Reading progress update: I've read 9 out of 144 pages.

Manga Mania Shoujo: How to Draw the Charming and Romantic Characters of Japanese Comics - Christopher Hart

I'm not going to do this for every section of the book, but this is literally the first page after the introduction.

 

The page is titled "Shoujo Girl's Head," and proceeds to give step-by-step instructions on how to draw a generic anime head. It's basically:

 

1) start with an oval head shape

2) add guidelines

3) draw all the face bits

4) make the eyes super shiny to make her look young and innocent

 

Not so offensive, right? Only until you stop to think about it for more than a second.

 

This is the first page. There is no description of the materials the reader needs, any techniques the reader should use, or what proportions the entire face should have in the first place.

 

While I'll give Hart some credit for noting that anime eyes tend to big, therefore the reader should take consideration and adjust the face's width accordingly, the scant few tips he offers are vague and unhelpful. It amounts to "cute characters should have large chins and small jaws" and "add the eyebrows, which are thinner on a girl." How big is too big of a forehead? How small is too small of a jaw? How much eyebrow is too much? Hart assumes that every single youthful anime girl has a single type of face, and all you need to do to draw one is trace his version.
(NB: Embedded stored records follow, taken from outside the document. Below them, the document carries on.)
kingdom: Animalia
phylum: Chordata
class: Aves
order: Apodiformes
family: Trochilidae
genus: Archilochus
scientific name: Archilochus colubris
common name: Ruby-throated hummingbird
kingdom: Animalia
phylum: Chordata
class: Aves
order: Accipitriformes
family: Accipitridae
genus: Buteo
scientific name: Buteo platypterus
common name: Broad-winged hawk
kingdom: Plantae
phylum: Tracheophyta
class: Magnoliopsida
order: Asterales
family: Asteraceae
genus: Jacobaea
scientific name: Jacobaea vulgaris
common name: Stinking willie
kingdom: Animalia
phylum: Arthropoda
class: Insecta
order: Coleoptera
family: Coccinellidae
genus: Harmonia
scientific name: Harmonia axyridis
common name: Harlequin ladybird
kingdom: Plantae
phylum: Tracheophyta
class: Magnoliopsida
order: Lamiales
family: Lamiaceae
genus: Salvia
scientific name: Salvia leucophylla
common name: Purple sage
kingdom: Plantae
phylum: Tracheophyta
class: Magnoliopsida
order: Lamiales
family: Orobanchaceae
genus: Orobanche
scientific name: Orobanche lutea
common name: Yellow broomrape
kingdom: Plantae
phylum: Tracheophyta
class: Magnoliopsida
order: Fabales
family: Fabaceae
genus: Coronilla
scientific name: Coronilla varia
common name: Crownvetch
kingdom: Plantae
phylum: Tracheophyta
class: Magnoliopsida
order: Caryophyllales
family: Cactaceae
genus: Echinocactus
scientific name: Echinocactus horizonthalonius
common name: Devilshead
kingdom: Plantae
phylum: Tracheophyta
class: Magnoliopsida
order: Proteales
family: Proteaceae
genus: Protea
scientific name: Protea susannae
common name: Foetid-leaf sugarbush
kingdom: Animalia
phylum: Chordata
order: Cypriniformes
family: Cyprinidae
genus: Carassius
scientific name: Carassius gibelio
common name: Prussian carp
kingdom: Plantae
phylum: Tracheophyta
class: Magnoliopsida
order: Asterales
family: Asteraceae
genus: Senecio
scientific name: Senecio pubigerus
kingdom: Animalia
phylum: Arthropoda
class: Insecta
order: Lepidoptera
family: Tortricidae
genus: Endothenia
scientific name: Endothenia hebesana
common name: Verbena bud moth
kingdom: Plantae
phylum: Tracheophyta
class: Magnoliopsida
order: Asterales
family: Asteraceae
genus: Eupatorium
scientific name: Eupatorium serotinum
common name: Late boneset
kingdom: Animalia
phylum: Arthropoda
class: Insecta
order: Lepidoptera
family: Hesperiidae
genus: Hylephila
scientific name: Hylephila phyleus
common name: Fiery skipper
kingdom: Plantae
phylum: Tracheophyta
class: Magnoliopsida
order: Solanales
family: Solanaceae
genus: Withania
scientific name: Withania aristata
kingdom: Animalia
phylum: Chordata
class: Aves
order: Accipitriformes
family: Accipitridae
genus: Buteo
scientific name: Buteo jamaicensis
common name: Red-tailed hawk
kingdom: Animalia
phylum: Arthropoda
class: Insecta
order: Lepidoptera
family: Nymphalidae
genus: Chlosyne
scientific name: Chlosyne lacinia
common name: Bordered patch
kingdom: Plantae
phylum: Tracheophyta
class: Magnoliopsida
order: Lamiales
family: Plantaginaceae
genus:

I'm dead serious-- he never once offers any advice on how to draw different feminine facial types, despite most of the book being devoted to girls.

 

The boys in this book, for the record, fair slightly better, as they get both "generic skinny teenager" and "sexy skinny bishie" body types. 

 

Just for comparison, my favorite how-to art book (Draw and Paint the Realm of Faerie by Ed Org) was still describing how to hold a freaking pencil by page 14.